Q: Some of the Simple 6 habits you identified are pretty basic maximizing savings, minimizing debt, for instance.
A: They’re not astounding. They don’t pass what we in academia call the “grandmother test”: You tell your grandmother the results of your two-year study and she says, “I could have told you that.” The best households aren’t using any sophisticated investing strategies … but they’ve (adopted) some basic habits that are very important.
(Such as) “Ask your employer.” Most financially fit households were ones where the wives, in particular, had sought out information from their employer. At the risk of sounding sexist, husbands historically have assumed control for finding out how to manage finances, how to set up a retirement account.
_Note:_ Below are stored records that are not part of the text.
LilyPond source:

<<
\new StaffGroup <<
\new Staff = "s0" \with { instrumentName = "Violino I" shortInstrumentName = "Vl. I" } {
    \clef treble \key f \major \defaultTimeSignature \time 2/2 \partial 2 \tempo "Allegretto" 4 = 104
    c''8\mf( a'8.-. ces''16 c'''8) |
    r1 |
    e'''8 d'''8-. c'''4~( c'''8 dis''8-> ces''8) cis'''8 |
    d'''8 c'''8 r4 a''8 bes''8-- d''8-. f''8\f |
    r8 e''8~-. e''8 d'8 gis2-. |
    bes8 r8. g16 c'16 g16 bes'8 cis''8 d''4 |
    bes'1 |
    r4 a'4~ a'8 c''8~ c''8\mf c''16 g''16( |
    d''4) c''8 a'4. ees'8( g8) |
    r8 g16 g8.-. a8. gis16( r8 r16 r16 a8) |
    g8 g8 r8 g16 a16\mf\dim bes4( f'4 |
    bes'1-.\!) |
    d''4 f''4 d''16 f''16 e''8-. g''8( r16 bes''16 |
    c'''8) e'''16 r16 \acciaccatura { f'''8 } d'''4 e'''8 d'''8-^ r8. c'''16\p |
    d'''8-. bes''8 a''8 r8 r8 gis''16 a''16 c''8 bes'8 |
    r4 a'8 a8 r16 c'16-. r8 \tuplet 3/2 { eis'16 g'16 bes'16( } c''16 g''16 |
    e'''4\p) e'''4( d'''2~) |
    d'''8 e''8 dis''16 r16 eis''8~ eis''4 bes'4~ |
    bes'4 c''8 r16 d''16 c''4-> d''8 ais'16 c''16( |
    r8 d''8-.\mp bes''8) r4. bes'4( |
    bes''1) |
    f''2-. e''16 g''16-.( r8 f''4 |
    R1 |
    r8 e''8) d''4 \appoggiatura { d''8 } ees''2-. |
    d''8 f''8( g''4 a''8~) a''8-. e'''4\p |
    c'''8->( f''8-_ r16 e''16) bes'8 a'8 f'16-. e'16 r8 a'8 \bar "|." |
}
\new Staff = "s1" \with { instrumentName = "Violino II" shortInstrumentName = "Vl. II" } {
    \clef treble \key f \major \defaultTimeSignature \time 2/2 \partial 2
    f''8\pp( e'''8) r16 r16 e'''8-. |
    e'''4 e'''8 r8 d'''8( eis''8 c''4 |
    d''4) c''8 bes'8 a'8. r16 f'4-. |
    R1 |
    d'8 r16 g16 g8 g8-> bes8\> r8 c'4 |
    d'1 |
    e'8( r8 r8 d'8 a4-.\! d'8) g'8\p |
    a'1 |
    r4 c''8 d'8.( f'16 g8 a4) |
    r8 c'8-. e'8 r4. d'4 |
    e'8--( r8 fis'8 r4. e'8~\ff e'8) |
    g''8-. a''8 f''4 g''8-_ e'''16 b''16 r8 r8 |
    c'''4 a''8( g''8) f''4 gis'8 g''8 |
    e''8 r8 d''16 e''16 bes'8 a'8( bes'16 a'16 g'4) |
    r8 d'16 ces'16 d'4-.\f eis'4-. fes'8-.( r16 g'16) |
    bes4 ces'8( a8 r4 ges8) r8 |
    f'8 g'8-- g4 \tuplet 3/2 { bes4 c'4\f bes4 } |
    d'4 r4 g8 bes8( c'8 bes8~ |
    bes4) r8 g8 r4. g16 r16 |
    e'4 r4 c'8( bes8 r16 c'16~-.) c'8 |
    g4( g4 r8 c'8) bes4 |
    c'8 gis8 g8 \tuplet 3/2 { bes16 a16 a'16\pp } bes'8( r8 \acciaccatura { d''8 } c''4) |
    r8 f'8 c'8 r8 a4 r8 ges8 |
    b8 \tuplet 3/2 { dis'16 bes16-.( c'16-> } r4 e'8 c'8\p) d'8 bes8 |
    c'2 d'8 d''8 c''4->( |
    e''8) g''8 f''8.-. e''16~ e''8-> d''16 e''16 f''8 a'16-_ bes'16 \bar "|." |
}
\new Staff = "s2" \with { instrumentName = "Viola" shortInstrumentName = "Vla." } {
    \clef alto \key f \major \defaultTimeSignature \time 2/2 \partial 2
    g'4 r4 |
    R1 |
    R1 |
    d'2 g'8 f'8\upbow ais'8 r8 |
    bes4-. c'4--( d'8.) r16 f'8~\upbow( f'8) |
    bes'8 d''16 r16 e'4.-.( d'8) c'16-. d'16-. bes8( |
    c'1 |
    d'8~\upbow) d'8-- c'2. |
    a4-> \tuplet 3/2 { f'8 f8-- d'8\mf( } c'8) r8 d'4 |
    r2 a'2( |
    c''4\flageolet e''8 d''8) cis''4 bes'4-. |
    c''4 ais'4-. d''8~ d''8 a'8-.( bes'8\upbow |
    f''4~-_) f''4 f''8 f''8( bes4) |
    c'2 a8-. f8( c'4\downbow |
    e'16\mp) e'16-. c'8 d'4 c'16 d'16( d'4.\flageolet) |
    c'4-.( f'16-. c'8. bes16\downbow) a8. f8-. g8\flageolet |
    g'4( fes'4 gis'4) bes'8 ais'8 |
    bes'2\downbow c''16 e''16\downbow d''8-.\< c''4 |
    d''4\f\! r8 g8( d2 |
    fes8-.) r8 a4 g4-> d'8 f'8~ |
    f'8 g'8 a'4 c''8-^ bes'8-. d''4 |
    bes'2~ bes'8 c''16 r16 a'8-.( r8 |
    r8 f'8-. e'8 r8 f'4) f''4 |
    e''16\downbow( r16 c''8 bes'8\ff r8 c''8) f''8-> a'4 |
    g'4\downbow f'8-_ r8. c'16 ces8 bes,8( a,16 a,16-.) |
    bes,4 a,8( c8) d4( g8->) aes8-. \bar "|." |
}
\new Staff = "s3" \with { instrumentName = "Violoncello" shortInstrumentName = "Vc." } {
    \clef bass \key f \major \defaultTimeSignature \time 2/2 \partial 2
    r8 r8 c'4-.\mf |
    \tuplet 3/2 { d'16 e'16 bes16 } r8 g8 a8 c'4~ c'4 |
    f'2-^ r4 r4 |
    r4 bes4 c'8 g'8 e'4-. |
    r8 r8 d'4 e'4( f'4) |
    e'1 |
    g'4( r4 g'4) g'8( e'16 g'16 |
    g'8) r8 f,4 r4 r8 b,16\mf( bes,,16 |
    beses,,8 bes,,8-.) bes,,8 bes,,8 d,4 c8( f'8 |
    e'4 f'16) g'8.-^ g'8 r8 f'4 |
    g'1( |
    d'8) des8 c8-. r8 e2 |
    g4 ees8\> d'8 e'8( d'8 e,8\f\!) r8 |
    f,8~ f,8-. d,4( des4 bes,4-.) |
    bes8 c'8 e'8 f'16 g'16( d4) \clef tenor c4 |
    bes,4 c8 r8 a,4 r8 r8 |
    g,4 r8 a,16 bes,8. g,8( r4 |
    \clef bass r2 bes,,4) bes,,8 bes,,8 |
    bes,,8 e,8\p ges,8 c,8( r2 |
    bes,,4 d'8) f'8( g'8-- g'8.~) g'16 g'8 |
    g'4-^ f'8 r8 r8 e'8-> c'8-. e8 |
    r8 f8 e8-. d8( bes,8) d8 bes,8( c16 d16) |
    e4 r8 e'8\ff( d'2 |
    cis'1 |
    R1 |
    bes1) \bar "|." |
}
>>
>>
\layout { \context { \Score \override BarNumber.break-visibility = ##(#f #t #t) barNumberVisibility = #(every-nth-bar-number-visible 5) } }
But we found our “upper group” was definitely marked by equality: both partners trying to manage and understand their personal finances … For instance, one partner reads somewhere that there’s a higher limit for contributions this year to a Roth IRA. So the partner goes home and tells (his/her) spouse: ‘Did you know that?’ That’s knowledge being actively shared.
Q: What’s the biggest single obstacle to Americans saving for retirement?
A: It’s too far in the future if you’re young … and right now, our conventional spending patterns are not aligned with what we earn. Buying lunch out every day is normal; bringing it is slumming. That’s a huge amount of money (spent on eating out) each month.
The credit (card) boom of the last 20 years helped create that mindset; the recession may help change those habits. Maybe there’ll be a “new normal” … bringing your lunch three days a week instead of eating out five days a week.